Struktur perencanaan pembangunan nasional
saat ini mengacu pada Undang-Undang No. 25 Tahun 2004 tentang Sistem
Perencanaan Nasional. UU tersebut mengamanahkan bahwa kepala daerah terpilih
diharuskan menyusun rencana pembangunan jangka menengah (RPJM) dan rencana
pembangunan jangka panjang (RPJP) di daerah masing-masing. Dokumen RPJM ini
akan menjadi acuan pembangunan daerah yang memuat, antara lain visi, misi, arah
kebijakan, dan program-program pembangunan selama lima tahun ke depan.
Sementara itu juga, dengan dikeluarkan UU No.17 Tahun 2007 tentang RPJPN
2005-2025, maka ke dalam – dan menjadi bagian – dari kerangka perencanaan
pembangunan tersebut di semua tingkatan pemerintahan perlu mengintegrasikan
aspek wilayah/spasial. Dengan demikian 33 provinsi dan 496 kabupaten/kota yang
ada di Indonesia harus mengintegrasikan rencana tata ruangnya ke dalam
perencanaan pembangunan daerahnya masing-masing). Seluruh kegiatan pembangunan
harus direncanakan berdasarkan data (spasial dan nonspasial) dan informasi yang
akurat serta dapat dipertanggungjawabkan.
Sesungguhnya landasan hukum kebijakan
pembangunan wilayah di Indonesia terkait dengan penyusunan tata ruang di
Indonesia secara umum mengacu pada UU tentang Penataan Ruang. Pedoman ini
sebagai landasan hukum yang berisi kewajiban setiap provinsi, kabupaten dan
kota menyusun tata ruang wilayah sebagai arahan pelaksanaan pembangunan daerah.

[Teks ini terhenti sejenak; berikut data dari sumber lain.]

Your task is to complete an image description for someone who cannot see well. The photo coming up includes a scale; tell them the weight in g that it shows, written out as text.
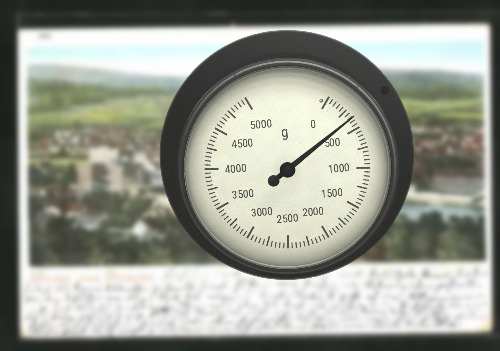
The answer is 350 g
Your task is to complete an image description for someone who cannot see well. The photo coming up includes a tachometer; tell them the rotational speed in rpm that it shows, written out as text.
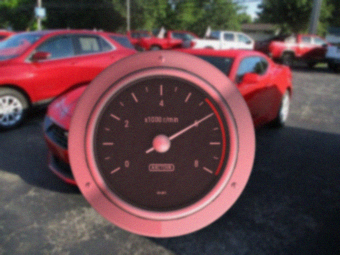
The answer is 6000 rpm
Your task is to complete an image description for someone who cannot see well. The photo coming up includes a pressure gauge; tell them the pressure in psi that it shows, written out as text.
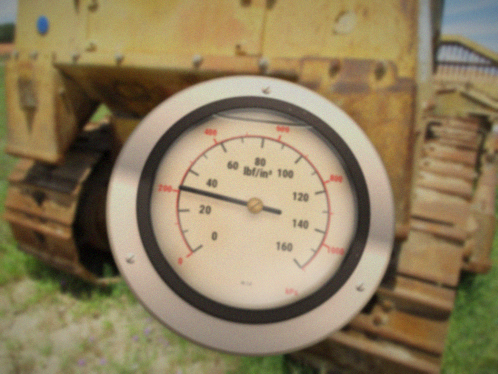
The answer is 30 psi
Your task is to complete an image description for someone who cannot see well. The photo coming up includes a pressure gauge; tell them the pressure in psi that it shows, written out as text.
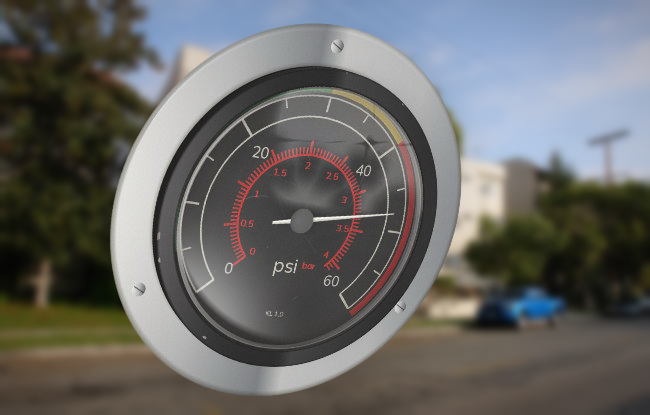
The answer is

Rencana tata ruang dirumuskan secara berjenjang mulai dari tingkat yang sangat
umum sampai tingkat yang sangat perinci seperti dicerminkan dari tata ruang
tingkat provinsi, kabupaten, perkotaan, desa, dan bahkan untuk tata ruang yang
bersifat tematis, misalnya untuk kawasan pesisir, pulau-pulau kecil, jaringan
jalan, dan lain sebagainya. Kewajiban daerah menyusun tata ruang berkaitan
dengan penerapan desentralisasi dan otonomi daerah. Menindaklanjuti undang- undang
tersebut, Menteri Permukiman dan Prasarana Wilayah Nomor 327/KPTS/M/2002
menetapkan enam pedoman bidang penataan ruang, meliputi:
a. Pedoman penyusunan RTRW provinsi.
b. Pedoman penyusunan kembali RTRW provinsi.
c. Pedoman penyusunan RTRW kabupaten.
d. Pedoman penyusunan kembali RTRW kabupaten.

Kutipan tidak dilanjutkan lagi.